Heat a wok or large pan over medium-high heat. Add the minced garlic and chopped leek and stir-fry until fragrant. Pour in the Mala Xiang Guo sauce and stir-fry briefly. The sauce typically contains chili oil, so additional cooking oil is usually not needed.

Step 4

Step 5

Add the lotus root, wood ear mushrooms, bok choy, and napa cabbage to the pan. Stir-fry them for a minute or two until they begin to soften slightly.

Step 5

Step 6

Next, add the frozen mixed seafood and the cocktail shrimp. Continue to stir-fry until the seafood is cooked through and turns opaque.

Step 6

Step 7

For the scallop adductor muscles, which cook quickly and can become tough if overcooked, add them towards the end of the cooking process. Stir-fry for just about 30 seconds to a minute until they are just cooked.

Step 7

Step 8

If you desire a deeper flavor or find the sauce needs more seasoning, add 1 tablespoon of doubanjiang and stir-fry it into the mixture. Doubanjiang complements the numbing spiciness of mala beautifully.

Step 8

Step 9

As the ingredients cook, they will release moisture. To achieve a thick, luscious sauce, gradually add the prepared starch slurry while stirring. Add it a little at a time until you reach your desired consistency.

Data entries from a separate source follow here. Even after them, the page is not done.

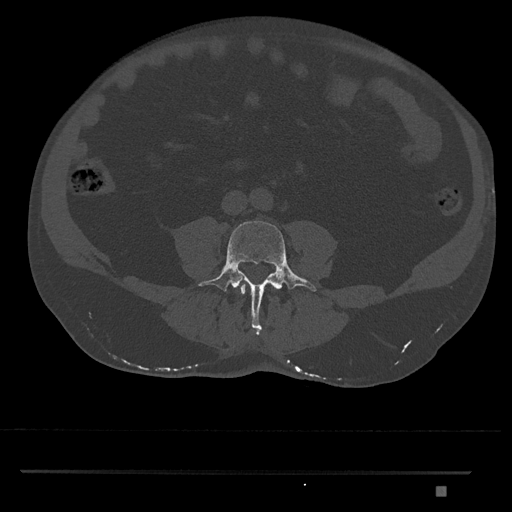
CT including the spine, one axial slice; position 622 of 1134 along the scan axis; reconstruction kernel Br40s/3; bone window (W 1800 / L 400 HU); 512 × 512 image matrix. Male patient, age 65 years. From the clinical record (not read from this slice): primary cancer: prostate.
Structures marked on this image (semi-automatically segmented with operator editing):
- L3 vertebra: bounding box <239,283,276,295> (left, top, right, bottom; pixels)
- L4 vertebra: <198,221,317,334>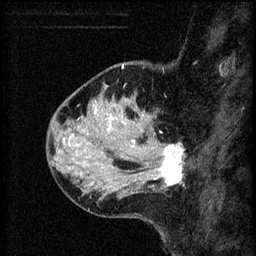
Breast MRI (dynamic contrast-enhanced), one sagittal slice; slice 19 of 60 in the series (ordered by position); 3 images stored at this slice position (order not interpretable as contrast timing); 1.5 T; TE 4.2 ms, TR 8.2 ms; 2 mm slice thickness; 256 × 256 image matrix, field of view 180 × 180 mm. Patient: female, 37 years.
Structures marked on this image (semi-automatically segmented with operator editing):
- analysis volume of interest (the breast-tissue region the enhancement analysis was run in; not a lesion): box from (x=124, y=138) to (x=185, y=195) px
- tumour enhancement mask (voxels above the 70 % enhancement threshold inside the analysis volume of interest): (x=132, y=140)–(x=184, y=187)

This will help the sauce cling to all the ingredients, much like how pasta water helps emulsify and thicken sauce in Italian cooking.

Step 9

Step 10

Your delicious Mala Xiang Guo is now complete! Enjoy the exhilarating numbing and spicy flavors, combined with the fresh taste of the seafood and vegetables. This homemade version offers a wonderful variety of textures and tastes, making for a truly satisfying meal.